Start by getting a nail maintenance set. Any self-respecting pharmacy would carry them; you may have to look in the travel aisle. The simple set should include a nail clipper, a filing tool and/or a buffing stick. Some sets come with a pair of small curved scissors, which require more finesse to use. If you’re a beginner, start with the traditional nail clipper. Beauty Tools Perfect Manicure Kit, Sally Hansen, USD6.
Step 1: Clipping. Following the natural curvature of your fingertips, clip your nails up to the line between pink and white. Clipping them too close and expose the skin under the nail, and sometimes lead to an ingrown nail. If you want to be safe, leave just a sliver of white.
Step 2: Shaping. If you’re worried you’ve screwed the shape of your nail up, there’s still a chance to fix it. Use the file to smooth off the edge of the nail that you just cut, and shape the nail to your liking. For those with more rectangular nails, file the angles at both sides of the tip so that you are not left with sharp pointy ends. Always file the nail gently with a unidirectional, parallel motion to the edge, never perpendicularly.

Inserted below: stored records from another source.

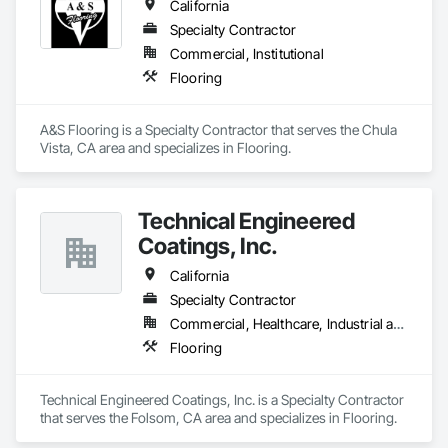
California
Specialty Contractor
Commercial, Institutional
Flooring
A&S Flooring is a Specialty Contractor that serves the Chula 
Vista, CA area and specializes in Flooring.
Technical Engineered
Coatings, Inc.
California
Specialty Contractor
Commercial, Healthcare, Industrial and Energy
Flooring
Technical Engineered Coatings, Inc. is a Specialty Contractor 
that serves the Folsom, CA area and specializes in Flooring.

Nice nails, bro. You eating enough, though? Source: Interview with a Vampire.
Step 3: Buffing. Now that you’ve got the edges of your nails sorted out, it’s time to plane the surface of the nail. Depending on your genes, and sometimes your nutrition, your nails may develop ridges that run vertically down your nail. Use the pumice side (the roughest and darkest) of the buffer to slough off any imperfection, using a perpendicular motion with respect to your finger. Use the softer side of the buffer to smoothen the nail. If the nail is still uneven, repeat with pumice.

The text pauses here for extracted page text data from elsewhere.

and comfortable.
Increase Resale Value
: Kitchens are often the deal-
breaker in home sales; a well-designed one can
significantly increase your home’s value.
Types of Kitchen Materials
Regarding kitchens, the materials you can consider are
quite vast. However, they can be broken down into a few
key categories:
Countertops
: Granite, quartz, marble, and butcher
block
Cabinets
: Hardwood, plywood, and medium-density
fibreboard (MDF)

You should also use the pumice to lightly buff out the skin on your fingertips, being careful not to scratch the sensitive skin right below the root of your nail. Guys who lift weights may have rough skin on the underside of the fingers and on the palm – buffing can take care of that too. Some buffers come with a side for shining – skip it, or if you like a little gloss to your nails, use it sparingly. Unless you’re auditioning for the Rocky Horror Show.
Nailed it, Dr. Frank N. Furter. You nailed it. Source: Rocky Horror Picture Show.
Step 4: Protecting. If you work in an air-conditioned environment, or one that requires frequent hand washing, or if you have naturally dry hands, consider using a hand cream. Not only will it make your hands a pleasure to hold, it will ensure your nails are healthy. Plus, the skin around your nails won’t flake and peel so easily. If your nails are particularly rough, a hand cream with keratin may help. Intensive Care Healthy Hands Stronger Nails Non-Greasy Lotion, Vaseline, USD5.
Doing it in the privacy of your own home is great, but unless you’re confident in doing it right, you shouldn’t attempt removing cuticles. That’s where getting a manicure comes in. It’s also nice to pamper your hands once in a while. It shouldn’t take more than 30 minutes, so pop in for a manicure (and a pedicure while you’re at it) once every month or two, and you’ll be happy you did it.